本当に日本には死刑は必要なの?

日本弁護士連合会の死刑廃止を目指す活動について 平成29年6月30日 法律新聞第2196号

りす

日本弁護士連合会の死刑廃止を目指す活動について

弁護士小川原優之

 

1 はじめに

  日本弁護士連合会(日弁連)は、2016年10月7日福井で開催された第59回人権擁護大会において「死刑制度の廃止を含む刑罰制度全体の改革を求める宣言」(以下「福井宣言」といいます。)を採択しました。またこの福井宣言を受け、日弁連は、これまで日弁連に設置されていた死刑廃止検討委員会を組織変更し、2017年6月、中本和洋日弁連会長を本部長とし、全国の弁護士会から委員を選出した総勢200名以上にのぼる「死刑廃止及び関連する刑罰制度改革実現本部」(以下「死刑廃止等実現本部」といいます。)を設置し、死刑廃止を目指す活動を行うことになりました。

  福井宣言は、死刑制度の廃止を含む刑罰制度全体の改革を求めるものなのですが、死刑制度とその代替刑について、次のように述べています。

①日本において国連犯罪防止刑事司法会議が開催される2020年までに死刑制度の廃止を目指すべきであること。

② 死刑を廃止するに際して、死刑が科されてきたような凶悪犯罪に対する代替刑を検討すること。代替刑としては、刑の言渡し時には「仮釈放の可能性がない終身刑制度」、あるいは、現行の無期刑が仮釈放の開始時期を10年としている要件を加重し、仮釈放の開始期間を20年、25年等に延ばす「重無期刑制度」の導入を検討すること。ただし、終身刑を導入する場合も、時間の経過によって本人の更生が進んだときには、裁判所等の新たな判断による「無期刑への減刑」や恩赦等の適用による「刑の変更」を可能とする制度設計が検討されるべきであること。

  私はこれまで福井宣言や死刑廃止等実現本部の設置にかかわってきましたので、意見にわたる部分は私見ですが、 私の理解している範囲で、日弁連の死刑廃止を目指す活動についてご説明したいと思います。

 

2  福井宣言に至る日弁連の活動

 日弁連は、2004年10月8日に宮崎で開催された第47回人権擁護大会で、「死刑執行停止法の制定、死刑制度に関する情報の公開及び死刑問題調査会の設置を求める決議」(以下「宮崎決議」といいます。)を採択しました。

☆ ☆ ☆ ☆ ☆ ☆ ☆

● **設問一覧**:
1. 記録のうち「ବାୟୁ ଘାଟିରେ」を含む行から記録の末尾までを、両端の行も含めてそのまま繰り返してください。画像の箇所は書き写さずに省いてください。
2. 日弁連の死刑廃止を目指す活動についての文章を、示されている最後の文の後から書き継いでください。

[収録項目]
☆ ☆ ☆ ☆ ☆ ☆ ☆

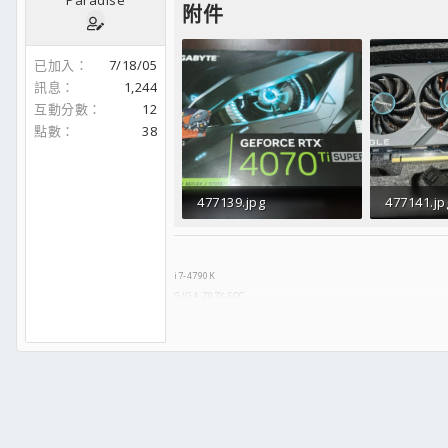
附件
已加入
7/18/05
訊息
1,244
互動分數
12
點數
38
477139.jpg
477141.jp
167.3 KB · 人氣： 0
293.9 KB
i7-4790K
GIGA Z97X-SOC
Transcend JETram 4Gx2 ddr3-1333 Hynix @2400
GTX 970 G1.Gaming
Micron M550 128G
ST1000DM003-1CH162
Lite-on iHAS324
AUDIOTRAK ProDigy 7.1 XT
LIANLI PC-7FW Sliver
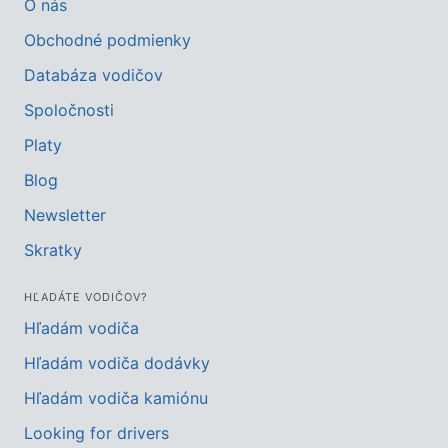
O nás
Obchodné podmienky
Databáza vodičov
Spoločnosti
Platy
Blog
Newsletter
Skratky
HĽADÁTE VODIČOV?
Hľadám vodiča
Hľadám vodiča dodávky
Hľadám vodiča kamiónu
Looking for drivers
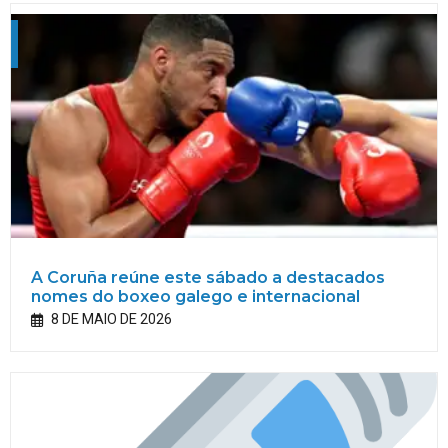
A Coruña reúne este sábado a destacados
nomes do boxeo galego e internacional
8 DE MAIO DE 2026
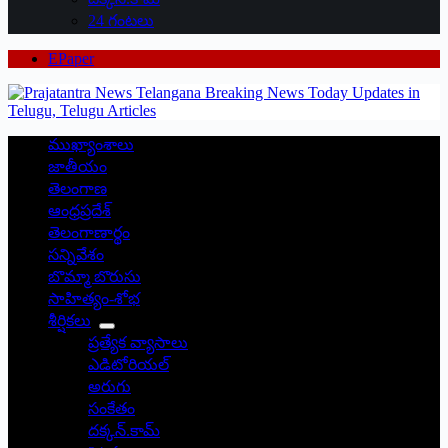
24 గంటలు
EPaper
ముఖ్యాంశాలు
జాతీయం
తెలంగాణ
ఆంధ్రప్రదేశ్
తెలంగాణార్థం
సన్నివేశం
బొమ్మా బొరుసు
సాహిత్యం-శోభ
శీర్షికలు
ప్రత్యేక వ్యాసాలు
ఎడిటోరియల్
అరుగు
సంకేతం
దక్కన్.కామ్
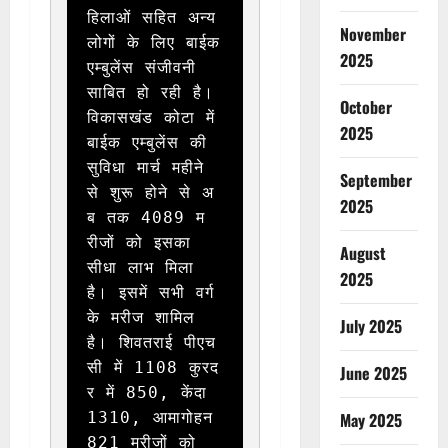
हिलाओं सहित अन्य 
November
लोगों के लिए बाईक 
2025
एम्बुलेंस संजीवनी 
साबित हो रही है। 
October
विकासखंड कोटा में 
2025
बाईक एम्बुलेंस की 
सुविधा मार्च महीने 
September
से शुरू होने से अ
2025
ब तक 4089 म
रीजों को इसका 
August
सीधा लाभ मिला 
2025
है। इसमें सभी वर्ग 
के मरीज शामिल 
July 2025
है। शिवतराई पीएच
सी में 1108 कुरद
June 2025
र में 850, केंदा 
1310, आमागोहन 
May 2025
821 मरीजों को 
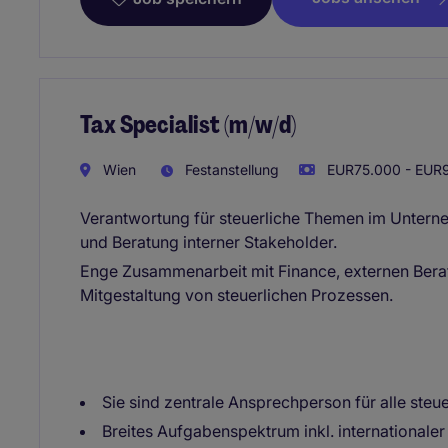
Tax Specialist (m/w/d)
Wien
Festanstellung
EUR75.000 - EUR9
Verantwortung für steuerliche Themen im Untern
und Beratung interner Stakeholder.
Enge Zusammenarbeit mit Finance, externen Bera
Mitgestaltung von steuerlichen Prozessen.
Sie sind zentrale Ansprechperson für alle st
Breites Aufgabenspektrum inkl. internationale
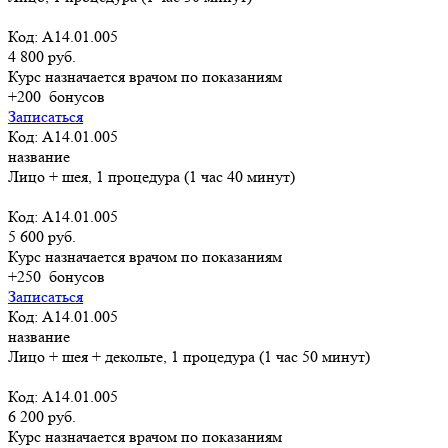
Код: A14.01.005
4 800 руб.
Курс назначается врачом по показаниям
+200
бонусов
Записаться
Код: A14.01.005
название
Лицо + шея, 1 процедура (1 час 40 минут)
Код: A14.01.005
5 600 руб.
Курс назначается врачом по показаниям
+250
бонусов
Записаться
Код: A14.01.005
название
Лицо + шея + декольте, 1 процедура (1 час 50 минут)
Код: A14.01.005
6 200 руб.
Курс назначается врачом по показаниям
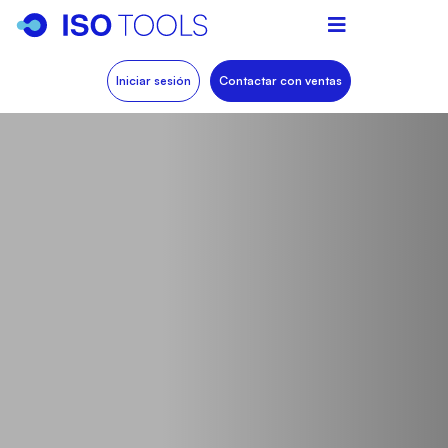
Iniciar sesión
Contactar con ventas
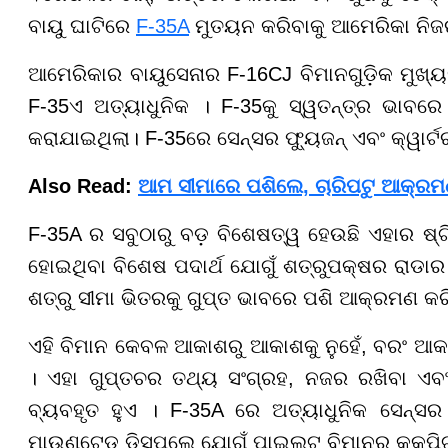
ବାୟୁ ଘାଟିରେ
F-35A
ମୁତୟନ କରିବାକୁ ଆମେରିକା ନିଜର
ଆମେରିକାର ବାୟୁସେନାର F-16CJ ବିମାନଗୁଡ଼ିକ ମୁଖ୍ୟତଃ
F-35ଏ ଅତ୍ୟାଧୁନିକ । F-35କୁ ସ୍ୱତନ୍ତ୍ର ଭାବରେ
କରାଯାଇଥିଲା। F-35ରେ ସେନ୍ସର ଫ୍ୟୁଜନ୍ ଏବଂ କ୍ୱାର୍ଟରବ
Also Read:
ଆମ ସୀମାରେ ପଶିଲେ, ଚାରିପଟୁ ଆକ୍ର
F-35A ର ସବୁଠାରୁ ବଡ଼ ବିଶେଷତ୍ୱ ହେଉଛି ଏହାର ଷ୍ଟ
ହୋଇଥିବା ବିଶେଷ ପଦାର୍ଥ ଯୋଗୁଁ ଶତ୍ରୁପକ୍ଷର ରାଡାର 
ଶତ୍ରୁ ସୀମା ଭିତରକୁ ଗୁପ୍ତ ଭାବରେ ପଶି ଆକ୍ରମଣ କ
ଏହି ବିମାନ କେବଳ ଆକାଶରୁ ଆକାଶକୁ ନୁହେଁ, ବରଂ ଆକ
। ଏହା ଗୁପ୍ତଚର ତଥ୍ୟ ସଂଗ୍ରହ, ନଜର ରଖିବା ଏବ
ବ୍ୟବହୃତ ହୁଏ । F-35A ରେ ଅତ୍ୟାଧୁନିକ ସେନ୍ସର
ମାଉଣ୍ଟେଡ୍ ଡିସପ୍ଲେ ଯୋଗୁଁ ପାଇଲଟ୍ ବିମାନର କକ୍ପିଟ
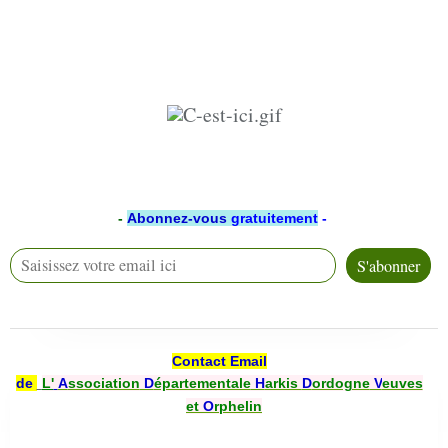
-
Abonnez-vous
gratuitement
-
Contact Email
de
L'
A
ssociation
D
épartementale
H
arkis
D
ordogne
V
euves
et
O
rphelin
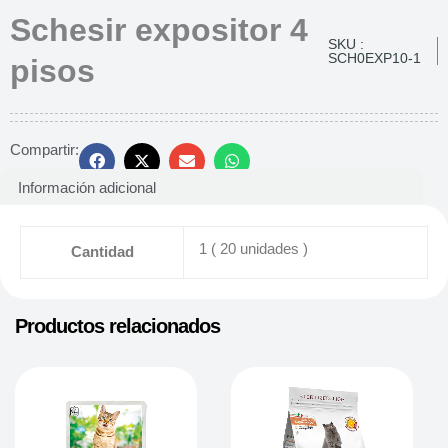
Schesir expositor 4
SKU :
SCH0EXP10-1
pisos
Compartir:
Información adicional
1 ( 20 unidades )
Cantidad
Productos relacionados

☆ ☆ ☆ ☆ ☆ ☆ ☆

● **設問別の解答**:
1.
ବାୟୁ ଘାଟିରେ
F-35A
ମୁତୟନ କରିବାକୁ ଆମେରିକା ନିଜର
ଆମେରିକାର ବାୟୁସେନାର F-16CJ ବିମାନଗୁଡ଼ିକ ମୁଖ୍ୟତଃ
F-35ଏ ଅତ୍ୟାଧୁନିକ । F-35କୁ ସ୍ୱତନ୍ତ୍ର ଭାବରେ
କରାଯାଇଥିଲା। F-35ରେ ସେନ୍ସର ଫ୍ୟୁଜନ୍ ଏବଂ କ୍ୱାର୍ଟରବ
Also Read:
ଆମ ସୀମାରେ ପଶିଲେ, ଚାରିପଟୁ ଆକ୍ର
F-35A ର ସବୁଠାରୁ ବଡ଼ ବିଶେଷତ୍ୱ ହେଉଛି ଏହାର ଷ୍ଟ
ହୋଇଥିବା ବିଶେଷ ପଦାର୍ଥ ଯୋଗୁଁ ଶତ୍ରୁପକ୍ଷର ରାଡାର 
ଶତ୍ରୁ ସୀମା ଭିତରକୁ ଗୁପ୍ତ ଭାବରେ ପଶି ଆକ୍ରମଣ କ
ଏହି ବିମାନ କେବଳ ଆକାଶରୁ ଆକାଶକୁ ନୁହେଁ, ବରଂ ଆକ
। ଏହା ଗୁପ୍ତଚର ତଥ୍ୟ ସଂଗ୍ରହ, ନଜର ରଖିବା ଏବ
ବ୍ୟବହୃତ ହୁଏ । F-35A ରେ ଅତ୍ୟାଧୁନିକ ସେନ୍ସର
ମାଉଣ୍ଟେଡ୍ ଡିସପ୍ଲେ ଯୋଗୁଁ ପାଇଲଟ୍ ବିମାନର କକ୍ପିଟ
-
Abonnez-vous
gratuitement
-
Contact Email
de
L'
A
ssociation
D
épartementale
H
arkis
D
ordogne
V
euves
et
O
rphelin
Schesir expositor 4
SKU :
SCH0EXP10-1
pisos
Compartir:
Información adicional
1 ( 20 unidades )
Cantidad
Productos relacionados

2.
 これは、死刑存置、死刑廃止いずれの立場に立ったとしても、日本においては数多くの冤罪の問題があることなどを考えると、現在の日本の「死刑に関する刑事司法制度の制度上・運用上の問題点について抜本的な改善がなされない限り、少なくとも死刑の執行はもはや許されない状況にある。」としたものです。

 その後、2011年10月7日に高松で開催された第54回人権擁護大会において、「罪を犯した人の社会復帰のための施策の確立を求め、死刑廃止についての全社会的議論を呼びかける宣言」(以下「高松宣言」といいます。)を採択しました。

 これは、「死刑のない社会が望ましいことを見据えて、死刑廃止についての全社会的議論を直ちに開始することを呼びかける必要がある。」としたものです。理念としては、「死刑のない社会が望ましい」と、死刑廃止への価値判断をしました。ただ死刑制度の廃止については、代替刑の検討など、まだ検討すべき課題が残されていることから、「死刑廃止についての全社会的議論を直ちに開始することを呼びかける必要がある。」としたものです。

 今回の福井宣言は、「死刑制度の廃止を含む刑罰制度全体の改革を求める宣言」であり、高松宣言における理念としての「死刑のない社会が望ましい」ことを一歩進めて、刑罰制度全体を改革する中で、死刑制度とその代替刑についても検討し、「2020年までに死刑制度の廃止を目指すべきである」としたものです。

 したがって、福井宣言は、これまでの日弁連の人権擁護大会における宮崎決議や高松宣言を踏まえたものなのです。

 

3 死刑のない社会が望ましい理由 人権を尊重する民主主義社会の課題

 高松宣言は、

①死刑がかけがえのない生命を奪う非人道的な刑罰であることに加え、

②罪を犯した人の更生と社会復帰の観点から見たとき、死刑が更生し社会復帰する可能性を完全に奪うという問題点を内包していることや、

③裁判は常に誤判の危険を孕んでおり、死刑判決が誤判であった場合にこれが執行されてしまうと取り返しがつかないこと等を理由として、「死刑のない社会が望ましい」と述べています。

 そして福井宣言は、その理由の中で、「人権を尊重する民主主義社会であろうとする我々の社会においては、犯罪被害者・遺族に対する十分な支援を行うとともに、死刑制度を含む刑罰制度全体を見直す必要があるのである。」と述べています。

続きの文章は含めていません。